- Data records
----------------

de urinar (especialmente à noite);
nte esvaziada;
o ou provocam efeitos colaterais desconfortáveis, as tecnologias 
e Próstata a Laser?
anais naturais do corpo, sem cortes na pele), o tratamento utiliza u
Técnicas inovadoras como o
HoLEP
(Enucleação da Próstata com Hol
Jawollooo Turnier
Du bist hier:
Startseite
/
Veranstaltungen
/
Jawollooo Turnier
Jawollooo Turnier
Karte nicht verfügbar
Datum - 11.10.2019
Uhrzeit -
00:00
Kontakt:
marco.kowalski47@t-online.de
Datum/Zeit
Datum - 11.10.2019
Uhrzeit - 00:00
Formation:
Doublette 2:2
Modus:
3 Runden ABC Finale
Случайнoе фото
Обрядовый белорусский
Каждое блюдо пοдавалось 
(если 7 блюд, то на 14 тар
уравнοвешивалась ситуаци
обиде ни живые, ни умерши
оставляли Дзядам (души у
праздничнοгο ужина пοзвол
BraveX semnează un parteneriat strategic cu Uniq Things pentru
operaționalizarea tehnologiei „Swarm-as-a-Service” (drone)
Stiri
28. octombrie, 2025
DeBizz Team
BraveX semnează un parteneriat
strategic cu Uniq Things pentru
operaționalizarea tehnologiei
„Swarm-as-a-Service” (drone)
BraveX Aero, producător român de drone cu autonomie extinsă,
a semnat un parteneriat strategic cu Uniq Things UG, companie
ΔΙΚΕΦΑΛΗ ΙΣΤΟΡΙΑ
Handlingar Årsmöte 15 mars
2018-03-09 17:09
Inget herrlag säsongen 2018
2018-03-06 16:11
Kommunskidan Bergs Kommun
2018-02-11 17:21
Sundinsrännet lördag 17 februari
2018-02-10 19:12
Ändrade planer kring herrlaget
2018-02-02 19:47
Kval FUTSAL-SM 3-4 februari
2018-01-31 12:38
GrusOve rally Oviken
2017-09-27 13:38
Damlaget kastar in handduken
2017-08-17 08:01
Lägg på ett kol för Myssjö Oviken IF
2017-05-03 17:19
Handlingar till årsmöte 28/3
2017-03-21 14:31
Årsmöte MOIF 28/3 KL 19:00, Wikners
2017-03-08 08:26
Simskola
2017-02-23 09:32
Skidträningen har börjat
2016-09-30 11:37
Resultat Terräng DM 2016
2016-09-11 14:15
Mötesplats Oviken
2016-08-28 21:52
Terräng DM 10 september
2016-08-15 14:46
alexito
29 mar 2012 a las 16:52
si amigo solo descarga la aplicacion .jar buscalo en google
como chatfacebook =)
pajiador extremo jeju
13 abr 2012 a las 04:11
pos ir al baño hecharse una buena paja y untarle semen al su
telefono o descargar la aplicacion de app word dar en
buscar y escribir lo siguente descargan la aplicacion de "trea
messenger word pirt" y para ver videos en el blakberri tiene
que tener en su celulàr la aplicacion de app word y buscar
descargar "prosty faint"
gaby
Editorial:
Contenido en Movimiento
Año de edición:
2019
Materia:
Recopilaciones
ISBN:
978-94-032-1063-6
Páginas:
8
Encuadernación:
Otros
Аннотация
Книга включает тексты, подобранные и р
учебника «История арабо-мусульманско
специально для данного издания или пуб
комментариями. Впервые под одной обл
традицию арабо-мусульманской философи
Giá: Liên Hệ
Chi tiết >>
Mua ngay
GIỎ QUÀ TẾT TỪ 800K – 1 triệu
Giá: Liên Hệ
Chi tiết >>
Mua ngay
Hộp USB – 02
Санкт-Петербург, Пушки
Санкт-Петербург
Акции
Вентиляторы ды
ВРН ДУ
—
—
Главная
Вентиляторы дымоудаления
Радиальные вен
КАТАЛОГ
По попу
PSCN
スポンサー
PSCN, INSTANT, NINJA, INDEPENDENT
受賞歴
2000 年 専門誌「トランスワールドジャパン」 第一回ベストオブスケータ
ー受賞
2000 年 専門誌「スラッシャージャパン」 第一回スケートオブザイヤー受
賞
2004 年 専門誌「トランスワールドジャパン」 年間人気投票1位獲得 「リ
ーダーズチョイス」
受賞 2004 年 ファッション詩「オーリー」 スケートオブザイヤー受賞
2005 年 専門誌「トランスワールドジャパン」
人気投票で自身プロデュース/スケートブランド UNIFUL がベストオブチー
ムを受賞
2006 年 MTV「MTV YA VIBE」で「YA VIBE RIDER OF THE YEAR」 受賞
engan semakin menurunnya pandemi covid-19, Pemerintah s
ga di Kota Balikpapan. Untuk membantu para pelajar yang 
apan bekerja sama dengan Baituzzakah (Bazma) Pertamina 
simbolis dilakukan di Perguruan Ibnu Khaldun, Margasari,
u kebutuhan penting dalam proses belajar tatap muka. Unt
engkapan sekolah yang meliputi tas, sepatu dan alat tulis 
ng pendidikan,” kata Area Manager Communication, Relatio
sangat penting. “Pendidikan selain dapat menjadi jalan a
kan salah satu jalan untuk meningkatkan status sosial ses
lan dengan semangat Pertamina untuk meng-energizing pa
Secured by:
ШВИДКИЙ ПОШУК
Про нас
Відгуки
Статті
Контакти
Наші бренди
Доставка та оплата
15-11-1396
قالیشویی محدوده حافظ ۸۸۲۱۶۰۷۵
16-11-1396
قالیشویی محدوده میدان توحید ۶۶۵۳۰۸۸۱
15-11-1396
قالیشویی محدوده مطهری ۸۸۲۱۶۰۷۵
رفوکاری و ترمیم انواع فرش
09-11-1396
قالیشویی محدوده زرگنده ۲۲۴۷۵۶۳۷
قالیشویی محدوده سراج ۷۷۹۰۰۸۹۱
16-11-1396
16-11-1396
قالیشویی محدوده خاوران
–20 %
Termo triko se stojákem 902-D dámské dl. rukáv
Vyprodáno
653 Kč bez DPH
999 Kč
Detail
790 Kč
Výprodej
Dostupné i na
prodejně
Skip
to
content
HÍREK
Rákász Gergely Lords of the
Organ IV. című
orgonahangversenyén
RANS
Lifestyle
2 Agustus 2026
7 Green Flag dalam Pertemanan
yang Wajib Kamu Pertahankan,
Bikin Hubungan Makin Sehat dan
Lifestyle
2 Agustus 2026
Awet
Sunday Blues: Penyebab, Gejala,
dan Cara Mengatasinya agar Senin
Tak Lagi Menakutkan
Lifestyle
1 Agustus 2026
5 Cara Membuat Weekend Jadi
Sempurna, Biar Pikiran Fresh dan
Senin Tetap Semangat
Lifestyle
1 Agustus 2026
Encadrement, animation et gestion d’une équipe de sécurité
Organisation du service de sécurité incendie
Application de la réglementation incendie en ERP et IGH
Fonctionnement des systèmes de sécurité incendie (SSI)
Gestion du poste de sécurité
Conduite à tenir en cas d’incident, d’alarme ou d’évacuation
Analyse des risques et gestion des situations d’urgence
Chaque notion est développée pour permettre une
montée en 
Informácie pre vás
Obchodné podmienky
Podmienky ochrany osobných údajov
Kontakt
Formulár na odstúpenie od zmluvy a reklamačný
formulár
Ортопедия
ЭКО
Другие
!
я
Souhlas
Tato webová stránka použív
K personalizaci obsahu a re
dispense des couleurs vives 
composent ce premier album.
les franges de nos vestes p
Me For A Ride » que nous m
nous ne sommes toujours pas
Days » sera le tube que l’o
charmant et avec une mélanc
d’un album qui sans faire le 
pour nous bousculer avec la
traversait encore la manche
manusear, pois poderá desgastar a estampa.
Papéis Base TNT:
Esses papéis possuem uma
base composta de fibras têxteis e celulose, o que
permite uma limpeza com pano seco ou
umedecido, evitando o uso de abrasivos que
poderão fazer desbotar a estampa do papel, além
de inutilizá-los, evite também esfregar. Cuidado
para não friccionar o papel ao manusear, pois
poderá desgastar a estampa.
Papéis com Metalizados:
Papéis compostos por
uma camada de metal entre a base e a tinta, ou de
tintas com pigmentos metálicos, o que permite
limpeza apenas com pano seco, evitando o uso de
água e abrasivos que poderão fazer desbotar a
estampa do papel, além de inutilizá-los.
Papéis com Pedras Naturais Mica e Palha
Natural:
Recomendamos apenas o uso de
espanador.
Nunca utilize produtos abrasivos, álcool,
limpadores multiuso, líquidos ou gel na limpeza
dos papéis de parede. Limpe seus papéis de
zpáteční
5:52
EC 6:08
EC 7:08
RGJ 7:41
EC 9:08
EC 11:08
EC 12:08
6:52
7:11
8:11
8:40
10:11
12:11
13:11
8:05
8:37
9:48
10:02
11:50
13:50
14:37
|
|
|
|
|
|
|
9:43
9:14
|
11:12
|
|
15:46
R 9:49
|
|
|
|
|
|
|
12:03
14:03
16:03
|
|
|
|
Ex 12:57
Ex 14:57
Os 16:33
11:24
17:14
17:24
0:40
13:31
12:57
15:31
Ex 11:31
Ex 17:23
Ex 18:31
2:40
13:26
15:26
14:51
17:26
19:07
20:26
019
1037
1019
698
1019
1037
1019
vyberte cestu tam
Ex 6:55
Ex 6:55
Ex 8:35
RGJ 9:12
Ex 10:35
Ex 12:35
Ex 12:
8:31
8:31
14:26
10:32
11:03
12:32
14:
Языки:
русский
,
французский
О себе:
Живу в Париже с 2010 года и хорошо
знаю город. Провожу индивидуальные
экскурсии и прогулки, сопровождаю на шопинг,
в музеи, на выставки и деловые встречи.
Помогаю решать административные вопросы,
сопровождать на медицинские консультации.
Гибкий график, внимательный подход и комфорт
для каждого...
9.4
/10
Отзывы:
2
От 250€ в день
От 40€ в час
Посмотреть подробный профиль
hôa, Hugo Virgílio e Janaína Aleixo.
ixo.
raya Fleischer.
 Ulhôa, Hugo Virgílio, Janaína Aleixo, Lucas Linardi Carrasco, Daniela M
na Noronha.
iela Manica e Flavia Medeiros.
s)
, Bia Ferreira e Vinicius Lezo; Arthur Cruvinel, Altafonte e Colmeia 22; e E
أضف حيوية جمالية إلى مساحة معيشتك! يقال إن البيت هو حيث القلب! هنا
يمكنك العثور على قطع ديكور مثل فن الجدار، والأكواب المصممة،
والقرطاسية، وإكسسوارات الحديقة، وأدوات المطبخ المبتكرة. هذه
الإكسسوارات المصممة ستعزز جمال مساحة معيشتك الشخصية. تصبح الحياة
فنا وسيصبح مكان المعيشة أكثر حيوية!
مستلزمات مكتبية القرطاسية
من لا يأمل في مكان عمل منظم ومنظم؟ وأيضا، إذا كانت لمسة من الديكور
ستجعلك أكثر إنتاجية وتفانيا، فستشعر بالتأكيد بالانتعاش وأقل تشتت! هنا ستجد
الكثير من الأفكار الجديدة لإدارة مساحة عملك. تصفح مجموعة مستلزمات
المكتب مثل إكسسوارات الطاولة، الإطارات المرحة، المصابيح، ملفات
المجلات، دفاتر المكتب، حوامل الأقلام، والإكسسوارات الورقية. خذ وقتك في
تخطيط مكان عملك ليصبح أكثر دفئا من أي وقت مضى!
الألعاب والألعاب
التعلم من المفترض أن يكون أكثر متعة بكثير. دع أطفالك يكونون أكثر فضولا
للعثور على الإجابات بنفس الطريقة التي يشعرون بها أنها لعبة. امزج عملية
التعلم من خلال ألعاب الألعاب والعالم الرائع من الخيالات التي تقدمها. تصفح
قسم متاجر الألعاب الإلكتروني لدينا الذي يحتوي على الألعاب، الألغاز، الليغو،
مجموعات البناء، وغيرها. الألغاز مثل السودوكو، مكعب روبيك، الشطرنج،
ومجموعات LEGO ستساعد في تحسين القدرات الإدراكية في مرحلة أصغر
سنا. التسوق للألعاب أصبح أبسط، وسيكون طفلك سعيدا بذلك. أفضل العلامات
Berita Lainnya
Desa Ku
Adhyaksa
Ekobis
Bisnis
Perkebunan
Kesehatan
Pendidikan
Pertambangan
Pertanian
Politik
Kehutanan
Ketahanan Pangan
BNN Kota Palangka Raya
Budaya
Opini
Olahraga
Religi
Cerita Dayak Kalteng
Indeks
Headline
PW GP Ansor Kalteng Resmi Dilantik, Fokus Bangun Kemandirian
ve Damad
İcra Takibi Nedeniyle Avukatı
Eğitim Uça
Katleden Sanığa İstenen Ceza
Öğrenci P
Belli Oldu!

----------------

- TO DO
Restate verbatim the first line above and all lines after it through the line containing "Resultat Terräng DM 2016"; omit the rest.

- OUTPUT FOR THIS EXERCISE
de urinar (especialmente à noite);
nte esvaziada;
o ou provocam efeitos colaterais desconfortáveis, as tecnologias 
e Próstata a Laser?
anais naturais do corpo, sem cortes na pele), o tratamento utiliza u
Técnicas inovadoras como o
HoLEP
(Enucleação da Próstata com Hol
Jawollooo Turnier
Du bist hier:
Startseite
/
Veranstaltungen
/
Jawollooo Turnier
Jawollooo Turnier
Karte nicht verfügbar
Datum - 11.10.2019
Uhrzeit -
00:00
Kontakt:
marco.kowalski47@t-online.de
Datum/Zeit
Datum - 11.10.2019
Uhrzeit - 00:00
Formation:
Doublette 2:2
Modus:
3 Runden ABC Finale
Случайнoе фото
Обрядовый белорусский
Каждое блюдо пοдавалось 
(если 7 блюд, то на 14 тар
уравнοвешивалась ситуаци
обиде ни живые, ни умерши
оставляли Дзядам (души у
праздничнοгο ужина пοзвол
BraveX semnează un parteneriat strategic cu Uniq Things pentru
operaționalizarea tehnologiei „Swarm-as-a-Service” (drone)
Stiri
28. octombrie, 2025
DeBizz Team
BraveX semnează un parteneriat
strategic cu Uniq Things pentru
operaționalizarea tehnologiei
„Swarm-as-a-Service” (drone)
BraveX Aero, producător român de drone cu autonomie extinsă,
a semnat un parteneriat strategic cu Uniq Things UG, companie
ΔΙΚΕΦΑΛΗ ΙΣΤΟΡΙΑ
Handlingar Årsmöte 15 mars
2018-03-09 17:09
Inget herrlag säsongen 2018
2018-03-06 16:11
Kommunskidan Bergs Kommun
2018-02-11 17:21
Sundinsrännet lördag 17 februari
2018-02-10 19:12
Ändrade planer kring herrlaget
2018-02-02 19:47
Kval FUTSAL-SM 3-4 februari
2018-01-31 12:38
GrusOve rally Oviken
2017-09-27 13:38
Damlaget kastar in handduken
2017-08-17 08:01
Lägg på ett kol för Myssjö Oviken IF
2017-05-03 17:19
Handlingar till årsmöte 28/3
2017-03-21 14:31
Årsmöte MOIF 28/3 KL 19:00, Wikners
2017-03-08 08:26
Simskola
2017-02-23 09:32
Skidträningen har börjat
2016-09-30 11:37
Resultat Terräng DM 2016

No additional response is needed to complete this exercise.